# Task specific knowledge distillation for BERT using `HuggingFace/transformers` and `IntelLabs/Model-Compression-Research-Package`

## Installation

In [None]:
! sudo -H /venv/bin/pip install -U transformers datasets tensorboard
! (git clone https://github.com/IntelLabs/Model-Compression-Research-Package.git || :) && sudo -H /venv/bin/pip install ./Model-Compression-Research-Package

In [None]:
import datasets
import transformers
import numpy as np

import model_compression_research as mcr

## Setup
In this example we will use the following models from the HuggingFace models hub. It is important to make sure both models use tokenizer since the student's tokenizer will be used to process the input for both models!

In [None]:
student_id = "google/bert_uncased_L-2_H-128_A-2"
teacher_id = "textattack/bert-base-uncased-SST-2"

## Datasets & Pre-processing

In [None]:
dataset_id = "glue"
dataset_config = "sst2"

In [None]:
dataset = datasets.load_dataset(dataset_id, dataset_config)

### Preprocessing

In [None]:
tokenizer = transformers.AutoTokenizer.from_pretrained(student_id)
teacher_tokenizer = transformers.AutoTokenizer.from_pretrained(teacher_id)

In [None]:
max_seq_len = min(tokenizer.model_max_length, teacher_tokenizer.model_max_length)
def process(examples):
    tokenized_inputs = tokenizer(
        examples["sentence"], truncation=True, max_length=max_seq_len
    )
    return tokenized_inputs

tokenized_datasets = dataset.map(process, batched=True)
# tokenized_datasets = tokenized_datasets.rename_column("label","labels")

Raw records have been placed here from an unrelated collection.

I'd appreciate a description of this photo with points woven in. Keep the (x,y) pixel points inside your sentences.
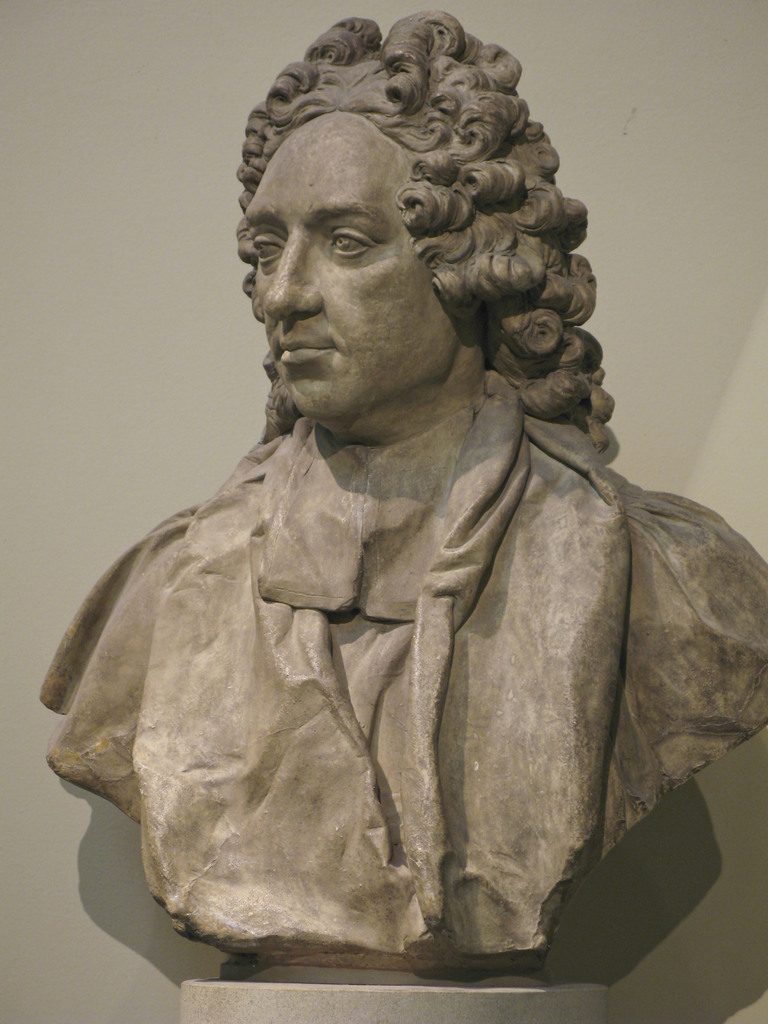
This image consists of a statue (259,524). It is the statue (260,473) of a man (273,518).
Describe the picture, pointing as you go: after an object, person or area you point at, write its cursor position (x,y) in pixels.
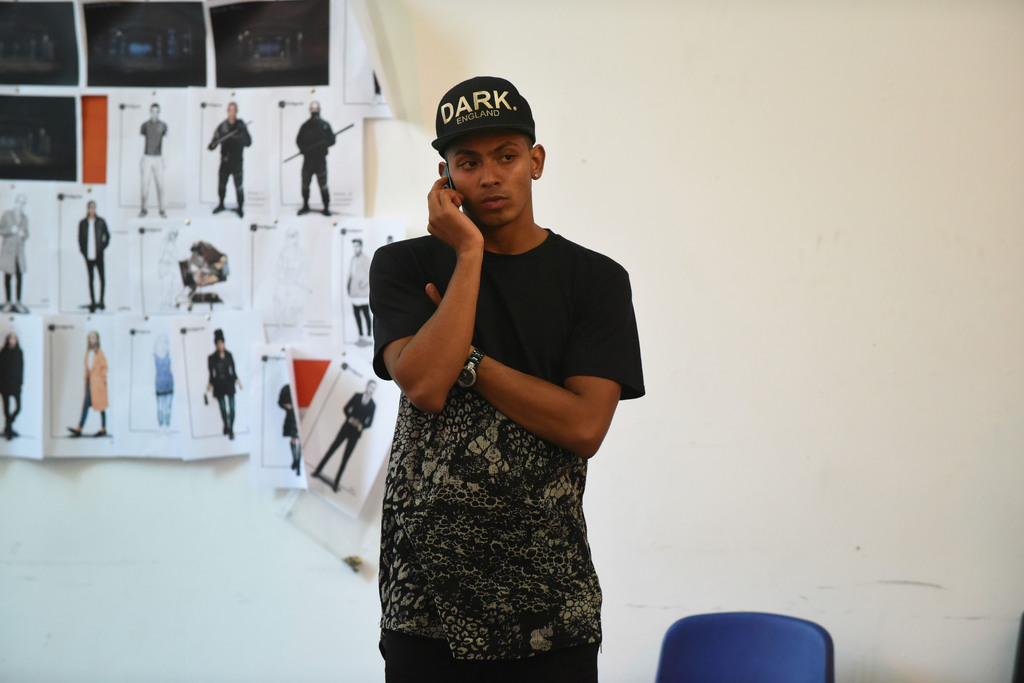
In the center of the image (558,340) we can see a man (558,340) is standing and holding a mobile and wearing a cap (483,121). In the background of the image (19,347) we can see the posters (346,226) on the wall (799,197). At the bottom of the image (754,663) we can see a chair (692,648).
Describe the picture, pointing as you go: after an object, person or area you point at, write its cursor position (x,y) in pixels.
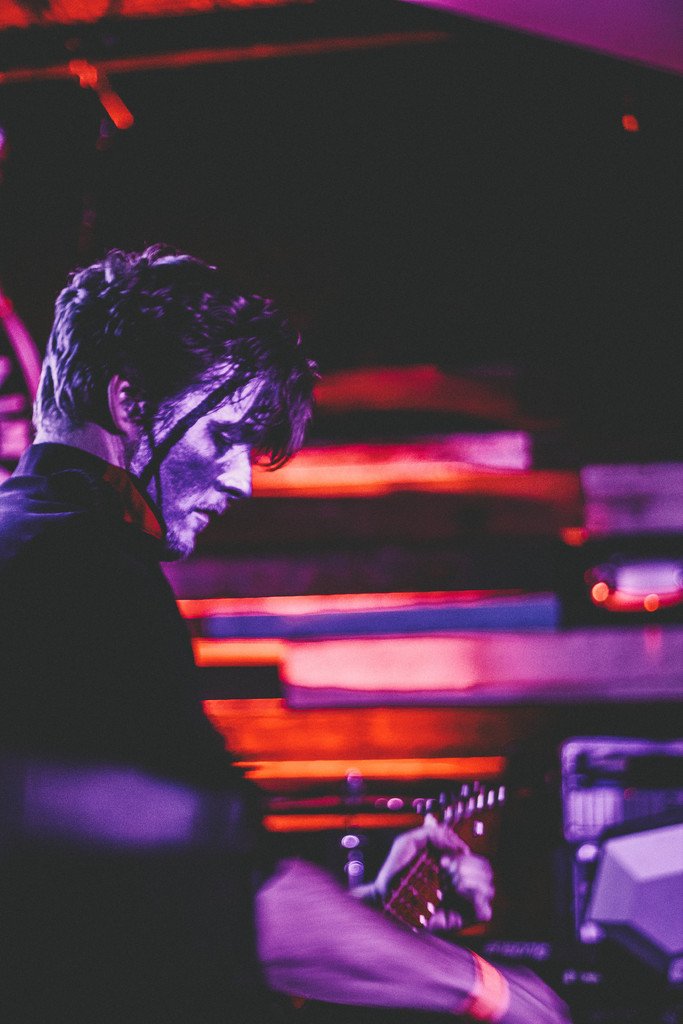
In this image we can see a person (204,912) playing a musical instrument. There are few wooden objects (448,666) in the image. There is a musical instrument (627,836) at the right side of the image (581,824). There is a dark background (519,171) at the top of the image (519,237).
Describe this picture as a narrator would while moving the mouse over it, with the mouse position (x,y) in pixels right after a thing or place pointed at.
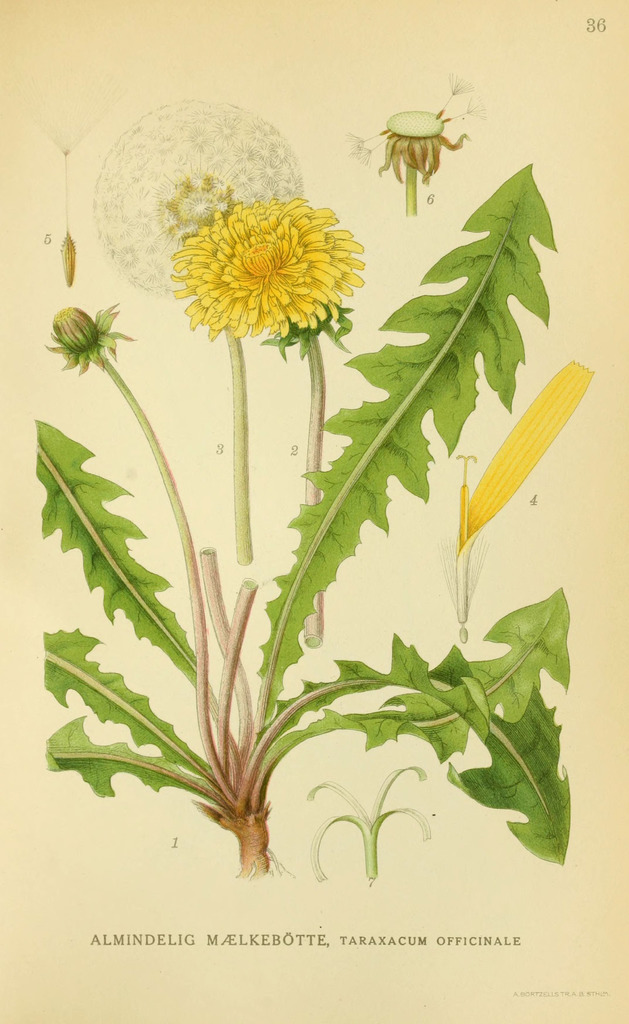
In this image we can see a poster (210,397), there is a plant (74,481), there is an yellow flower (327,333), there is a bud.
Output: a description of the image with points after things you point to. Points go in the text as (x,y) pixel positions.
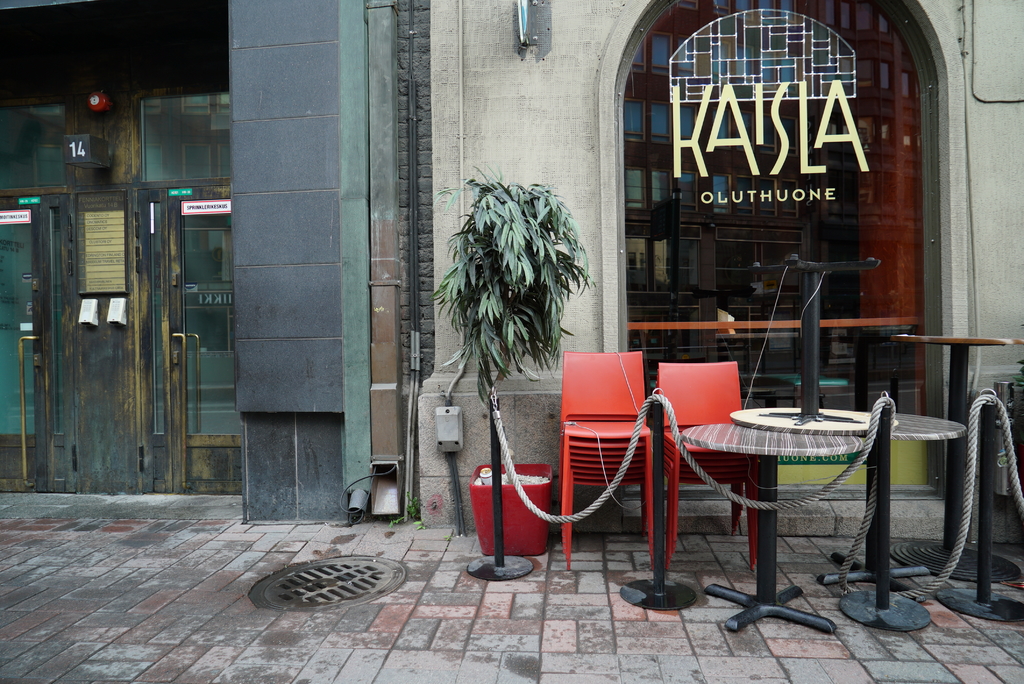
In this picture I can see the rope fence (502,464). I can see sitting chairs (735,463), tables (725,433) on the right side (714,384). I can see the door (193,406) on the left side (193,419). I can see the glass window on the right side (724,206).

# tokenized_datasets["test"].features

## Setup training and distillation

In [None]:
# create label2id, id2label dicts for nice outputs for the model
labels = tokenized_datasets["train"].features["label"].names
num_labels = len(labels)
label2id, id2label = dict(), dict()
for i, label in enumerate(labels):
    label2id[label] = str(i)
    id2label[str(i)] = label

training_args = transformers.TrainingArguments(
    output_dir='./run',
    num_train_epochs=7,
    per_device_train_batch_size=128,
    per_device_eval_batch_size=128,
    fp16=True,
    learning_rate=6e-5,
    seed=33,
    # logging & evaluation strategies
    logging_strategy="epoch", # to get more information to TB
    evaluation_strategy="epoch",
    save_strategy="epoch",
    save_total_limit=2,
    load_best_model_at_end=True,
    metric_for_best_model="accuracy",
    report_to="tensorboard",
)

data_collator  = transformers.DataCollatorWithPadding(tokenizer=tokenizer, pad_to_multiple_of=8 if training_args.fp16 else 1)

student_model = transformers.AutoModelForSequenceClassification.from_pretrained(student_id, num_labels=num_labels, id2label=id2label, label2id=label2id)

teacher_model = transformers.AutoModelForSequenceClassification.from_pretrained(teacher_id, num_labels=num_labels, id2label=id2label, label2id=label2id)

distillation_model = mcr.hf_add_teacher_to_student(
    student_model,
    teacher_model,
    # scaling factor for CE loss of the student's logits against the ground truth labels
    student_alpha=0.5,
    # scaling factor for CE loss of the student's against the teacher's logits (KL divergence)
    teacher_ce_alpha=0.5,
    # temperature applied to the CE loss of the student's against the teacher's logits
    teacher_ce_temperature=4.0,
)

## Evaluation metric

In [None]:
# define metrics and metrics function
accuracy_metric = datasets.load_metric( "accuracy")

def compute_metrics(eval_pred):
    predictions, labels = eval_pred
    predictions = np.argmax(predictions, axis=1)
    acc = accuracy_metric.compute(predictions=predictions, references=labels)
    return {
        "accuracy": acc["accuracy"],
    }

## Training

In [None]:
trainer = transformers.Trainer(
    model=distillation_model,
    args=training_args,
    train_dataset=tokenized_datasets["train"],
    eval_dataset=tokenized_datasets["validation"],
    data_collator=data_collator,
    tokenizer=tokenizer,
    compute_metrics=compute_metrics,
)

In [None]:
trainer.train()

In [None]:
# get final trained model by removing the teacher from it
final_model = mcr.hf_remove_teacher_from_student(distillation_model)

In [None]:
final_model